Moreover, the country’s non-Muslims feel there is no need to have a separate day for them if they are, in fact, equal citizens of the country as per the Constitution.
Samson Salamat, chairman of Rawadari Tehreek, regretted that the country’s religious minorities observe a day meant for them amid fear and uncertainty, adding that there is nothing much to celebrate on the day to begin with. Counting the various incidents of violence against non-Muslims and examples of religious intolerance in the society this year alone, he said these are enough to convince minority communities about their actual status.
Members of minority communities feel that unless effective and practical measures are taken by the government to protect them and stem religious extremism, observance of such national days every year will continue to be what it is — “a lollipop”.

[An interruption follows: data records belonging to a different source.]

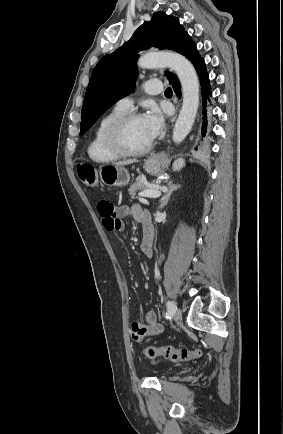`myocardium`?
<instances>
[{"label": "myocardium", "mask_w": 283, "mask_h": 434, "mask_svg": "<svg viewBox=\"0 0 283 434\" xmlns=\"http://www.w3.org/2000/svg\"><path fill=\"white\" fill-rule=\"evenodd\" d=\"M141 117V114L138 112H127L112 121L106 128L104 134V142L106 147L120 157H133L148 153L152 149V142L140 149H132L127 146L124 139L126 127L133 120Z\"/></svg>", "instance_id": "f54148a6"}]
</instances>
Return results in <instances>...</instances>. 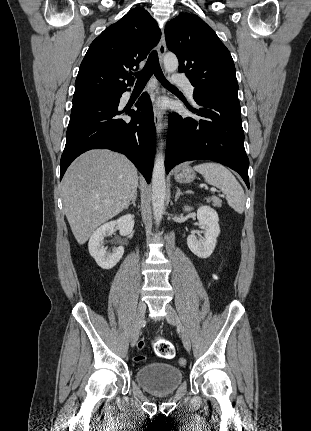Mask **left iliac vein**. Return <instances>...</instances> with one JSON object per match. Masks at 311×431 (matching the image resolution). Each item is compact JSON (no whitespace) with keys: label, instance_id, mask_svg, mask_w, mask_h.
<instances>
[{"label":"left iliac vein","instance_id":"obj_1","mask_svg":"<svg viewBox=\"0 0 311 431\" xmlns=\"http://www.w3.org/2000/svg\"><path fill=\"white\" fill-rule=\"evenodd\" d=\"M166 320L169 324L176 326L180 329L183 345L187 351H190L191 341H190L189 334L186 331V329L182 326L175 309L169 304L166 305Z\"/></svg>","mask_w":311,"mask_h":431}]
</instances>
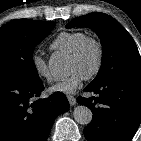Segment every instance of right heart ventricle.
Here are the masks:
<instances>
[{
    "mask_svg": "<svg viewBox=\"0 0 141 141\" xmlns=\"http://www.w3.org/2000/svg\"><path fill=\"white\" fill-rule=\"evenodd\" d=\"M87 37L84 32H62L51 43L50 48L70 54Z\"/></svg>",
    "mask_w": 141,
    "mask_h": 141,
    "instance_id": "e07e8e85",
    "label": "right heart ventricle"
}]
</instances>
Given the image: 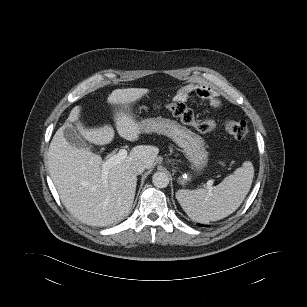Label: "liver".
I'll list each match as a JSON object with an SVG mask.
<instances>
[{
    "label": "liver",
    "mask_w": 307,
    "mask_h": 307,
    "mask_svg": "<svg viewBox=\"0 0 307 307\" xmlns=\"http://www.w3.org/2000/svg\"><path fill=\"white\" fill-rule=\"evenodd\" d=\"M149 92L145 88H127L116 89L109 95L107 102L113 107L120 137L138 140L141 128L131 114L132 105ZM81 109L75 106L53 136L48 150L49 173L63 205L75 218L90 226H108L124 219L132 208L137 174L131 166L142 162L147 169L151 168L159 149L150 145L135 146L104 178L101 156L90 149L72 146L64 137V129L71 122L85 140L95 145H106L114 139L115 132L109 124L86 128L79 120Z\"/></svg>",
    "instance_id": "liver-1"
}]
</instances>
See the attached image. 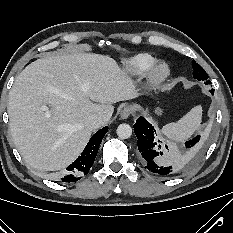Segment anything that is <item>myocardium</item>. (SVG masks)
<instances>
[{
	"label": "myocardium",
	"instance_id": "1",
	"mask_svg": "<svg viewBox=\"0 0 233 233\" xmlns=\"http://www.w3.org/2000/svg\"><path fill=\"white\" fill-rule=\"evenodd\" d=\"M170 75V67L165 61H158L147 71V85L155 88L164 83Z\"/></svg>",
	"mask_w": 233,
	"mask_h": 233
}]
</instances>
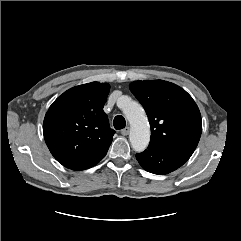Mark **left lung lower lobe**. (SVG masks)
<instances>
[{"label":"left lung lower lobe","instance_id":"1","mask_svg":"<svg viewBox=\"0 0 241 241\" xmlns=\"http://www.w3.org/2000/svg\"><path fill=\"white\" fill-rule=\"evenodd\" d=\"M193 152L191 149L149 144L147 150L136 154V158L146 171L164 175L181 167Z\"/></svg>","mask_w":241,"mask_h":241}]
</instances>
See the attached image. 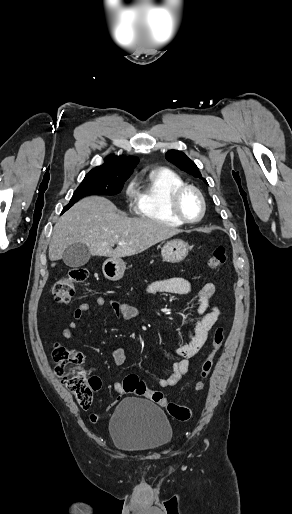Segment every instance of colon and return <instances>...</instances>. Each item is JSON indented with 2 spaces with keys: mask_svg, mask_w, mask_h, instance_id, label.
<instances>
[{
  "mask_svg": "<svg viewBox=\"0 0 292 514\" xmlns=\"http://www.w3.org/2000/svg\"><path fill=\"white\" fill-rule=\"evenodd\" d=\"M226 261V248L218 245L214 247L208 265L211 269H217ZM89 273L82 268H71L67 273L57 279L53 287L55 300L60 305L69 304L73 299L76 288L87 280ZM225 339V328H215L205 354L199 373V380L195 384L196 391H203L205 380L213 369L214 356ZM52 357L55 363V375L61 378L66 389L73 394L77 404L81 408H90L94 402V393L101 387V379L98 376L88 374L83 368L84 354L81 351L54 344ZM125 392L145 397L159 404L169 416L177 420H187L192 411L187 406H181L169 401L160 390L148 388L145 381L136 374H128L122 381ZM92 419L97 417L95 412L90 414Z\"/></svg>",
  "mask_w": 292,
  "mask_h": 514,
  "instance_id": "obj_1",
  "label": "colon"
}]
</instances>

Professor Syed Mehmood Ghaznavi said that all humans have equal rights in Islam, adding that the punishment in Islam if a Muslim kills a Christian or a Christian kills a Muslim is the same. “There is no such day [National Minorities Day] declared for minorities in Islam, as we treat everyone equally,” he explained, terming the observance of the day a form of discrimination.
However, Punjab Deputy Information Secretary Barrister Ameer Hussain said the purpose behind observing the minority day is to highlight the speech of Quaid-e-Azam to the Constituent Assembly in 1947 and to remind everyone that the state shall protect the rights of its people without any discrimination of religion, creed or cast. Whether the state is fulfilling its duty is a whole different question.